Auto customer examples
The four red boxes show examples of how some auto OEMs use AWS as their platforms. I picked four examples for each of the four phases: create-make-market-use. All of the examples are described in more details at the AWS website.
- BlackBerry IVY uses QNX data abstraction and AWS’ Edge cloud computing services and operates within a vehicle’s embedded systems. An API allows developers to create contextually aware in-car experiences without worrying about automotive programming languages, hardware variations, proprietary sensor data formats, or accessing safety critical systems. Developers can build applications with in-car data for multiple brands, makes and models. The result is a larger volume opportunity.
- Toyota Research Institute (TRI) developed an ”automatic map generation platform” for automated driving. TRI used AWS serverless architecture to construct the platform in just two months.
- TuSimple is using AWS for L4 autonomous truck testing to speed up data collection, pre-processing collected data and analyzing the test data across multiple groups in different countries. TuSimple was collecting 5 Terabytes per day during L4 testing when this project was done in 2018.
- Momenta is developing autonomous driving systems based on deep learning, perception, high-definition maps and driving decision algorithms. Momenta’s strategy is to test and deploy AV technology. Momenta has over $700 million in VC investments including recent investments from Bosch, SAIC and Toyota.
- BMW and AWS made a strategic agreement as described above. BMW said it would use AWS cloud technology across its business operation such as supply-chain management and production forecast demand. Basically, BMW will replace most of its IT systems with AWS cloud systems.
- Volkswagen is building its Industrial Cloud on AWS. It will be a cloud-based digital production platform that will transform VW’s automotive manufacturing and logistics processes.
- BMW used AWS to build its next-generation Unified Configurator Platform. At the AWS Summit Berlin 2018, BMW presented a deep dive into the journey from an on-premises, monolithic application to a microservices-based platform in the cloud.
- Carlabs developed an AI-driven chatbot for interacting with OEMs’ customers such as Honda.
- Renault is trying a wide-ranging digital transformation to focus more on services with AWS being central to this transformation. Renault’s first project on the new platform increased sales conversion rates by 15X and customer contacts by 25X.
- ZeroLight’s Virtual Reality Car Configurator was built with AWS and are used by many auto OEMs for showing car buyers specific models they are interested in buying. The latest ZeroLight Car Configurator was launched on Amazon Live streaming service in March 2021. Numerous OEMs are using it for sales and marketing.
- Toyota Connected built a resilient, scalable, and cost-optimized mobility services platform that uses data insights to improve safety and convenience. The platform uses a serverless architecture that increase mobility for its individual and fleet customers. It is interesting that Toyota’s presentation on the project says “serverless” is equivalent to “just-in-time delivery”.
- Volvo (Truck) Group migrated to AWS in 2015 with the goal of faster time to market and scalability. Since 2015, most of Volvo’s services are built on AWS, and the AWS Cloud is the foundation for Volvo Group to deliver connected services to more than 800,000 trucks, buses, and machines.

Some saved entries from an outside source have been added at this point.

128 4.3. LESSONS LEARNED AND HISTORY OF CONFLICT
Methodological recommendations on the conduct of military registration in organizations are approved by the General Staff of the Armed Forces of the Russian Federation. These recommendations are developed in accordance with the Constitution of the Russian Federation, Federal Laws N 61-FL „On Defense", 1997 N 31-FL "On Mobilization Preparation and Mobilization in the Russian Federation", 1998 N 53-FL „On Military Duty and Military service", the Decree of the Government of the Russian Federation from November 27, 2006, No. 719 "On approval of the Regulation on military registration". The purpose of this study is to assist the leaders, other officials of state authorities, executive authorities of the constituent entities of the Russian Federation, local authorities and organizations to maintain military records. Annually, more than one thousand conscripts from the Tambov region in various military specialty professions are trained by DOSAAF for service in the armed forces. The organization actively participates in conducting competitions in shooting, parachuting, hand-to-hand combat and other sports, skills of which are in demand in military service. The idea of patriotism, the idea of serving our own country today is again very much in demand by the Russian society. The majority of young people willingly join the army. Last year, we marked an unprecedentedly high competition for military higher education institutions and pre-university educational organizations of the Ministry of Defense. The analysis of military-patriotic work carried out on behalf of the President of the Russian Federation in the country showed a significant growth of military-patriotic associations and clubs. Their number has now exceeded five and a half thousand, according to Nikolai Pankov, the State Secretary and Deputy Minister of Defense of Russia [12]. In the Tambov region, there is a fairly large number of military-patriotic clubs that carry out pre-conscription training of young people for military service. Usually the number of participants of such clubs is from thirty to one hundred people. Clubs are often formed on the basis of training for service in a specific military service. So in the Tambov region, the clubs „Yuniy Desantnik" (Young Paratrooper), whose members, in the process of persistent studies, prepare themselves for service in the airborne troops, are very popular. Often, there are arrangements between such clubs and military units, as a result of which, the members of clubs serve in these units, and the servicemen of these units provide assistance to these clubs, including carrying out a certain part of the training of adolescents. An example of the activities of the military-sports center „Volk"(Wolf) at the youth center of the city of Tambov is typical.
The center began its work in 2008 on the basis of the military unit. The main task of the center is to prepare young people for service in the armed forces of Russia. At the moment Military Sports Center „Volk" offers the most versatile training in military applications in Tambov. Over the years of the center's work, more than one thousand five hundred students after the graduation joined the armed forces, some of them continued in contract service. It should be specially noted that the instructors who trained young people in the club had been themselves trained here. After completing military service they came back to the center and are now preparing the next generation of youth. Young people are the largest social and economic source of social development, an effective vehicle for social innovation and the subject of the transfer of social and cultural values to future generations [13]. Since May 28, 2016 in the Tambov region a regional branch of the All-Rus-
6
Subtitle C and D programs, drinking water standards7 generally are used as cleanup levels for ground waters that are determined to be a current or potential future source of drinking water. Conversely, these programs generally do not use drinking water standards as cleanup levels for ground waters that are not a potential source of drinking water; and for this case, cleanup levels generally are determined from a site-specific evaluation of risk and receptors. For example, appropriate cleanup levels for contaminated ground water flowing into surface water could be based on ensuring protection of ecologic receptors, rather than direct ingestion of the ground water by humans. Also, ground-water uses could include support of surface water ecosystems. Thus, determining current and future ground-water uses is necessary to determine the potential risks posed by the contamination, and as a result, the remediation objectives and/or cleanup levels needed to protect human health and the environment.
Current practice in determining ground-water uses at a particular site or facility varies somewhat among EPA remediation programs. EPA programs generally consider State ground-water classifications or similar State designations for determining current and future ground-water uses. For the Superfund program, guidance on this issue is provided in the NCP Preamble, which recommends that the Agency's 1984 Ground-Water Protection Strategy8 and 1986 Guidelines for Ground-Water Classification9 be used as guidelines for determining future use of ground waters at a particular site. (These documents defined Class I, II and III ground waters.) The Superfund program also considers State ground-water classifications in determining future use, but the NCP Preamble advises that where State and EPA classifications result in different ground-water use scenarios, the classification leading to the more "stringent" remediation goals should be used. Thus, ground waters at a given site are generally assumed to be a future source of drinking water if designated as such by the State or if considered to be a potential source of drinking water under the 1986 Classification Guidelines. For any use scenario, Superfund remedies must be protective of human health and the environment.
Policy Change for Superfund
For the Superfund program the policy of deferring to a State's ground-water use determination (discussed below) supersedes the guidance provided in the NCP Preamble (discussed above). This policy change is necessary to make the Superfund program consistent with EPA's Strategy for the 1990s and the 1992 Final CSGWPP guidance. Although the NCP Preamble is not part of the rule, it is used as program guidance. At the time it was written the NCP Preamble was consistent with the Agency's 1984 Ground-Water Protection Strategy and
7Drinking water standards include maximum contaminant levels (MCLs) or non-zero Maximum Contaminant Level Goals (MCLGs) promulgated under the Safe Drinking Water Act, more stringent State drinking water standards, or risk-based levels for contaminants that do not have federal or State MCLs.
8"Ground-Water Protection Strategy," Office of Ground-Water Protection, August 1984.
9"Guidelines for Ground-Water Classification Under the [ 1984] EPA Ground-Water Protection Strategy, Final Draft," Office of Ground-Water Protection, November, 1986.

- WirelessCar congestion charge service powered by AWS accelerates digital business models for car manufacturers by enriching vehicle journey data.
- AWS has its own connected vehicle platform that is used by some OEMs. The AWS Connected Car Solution is a reference design to connect and authenticate vehicles to the AWS cloud. It includes local computing within vehicles, sophisticated event rules, data processing, storage, analytics and machine learning. It provides a framework to integrate AWS IoT and AWS Greengrass into the Automotive Grade Linux (AGL) software stack.
Summary
As you can see from the above data, Amazon AWS is already a formidable competitor in automotive electronics development and long-term operation during the cars’ lifetime use pattern. AWS is also taking over the IT functions in manufacturing, sales and marketing for some auto OEMs. Amazon AWS has competitors with Microsoft Azure best positioned for automotive business.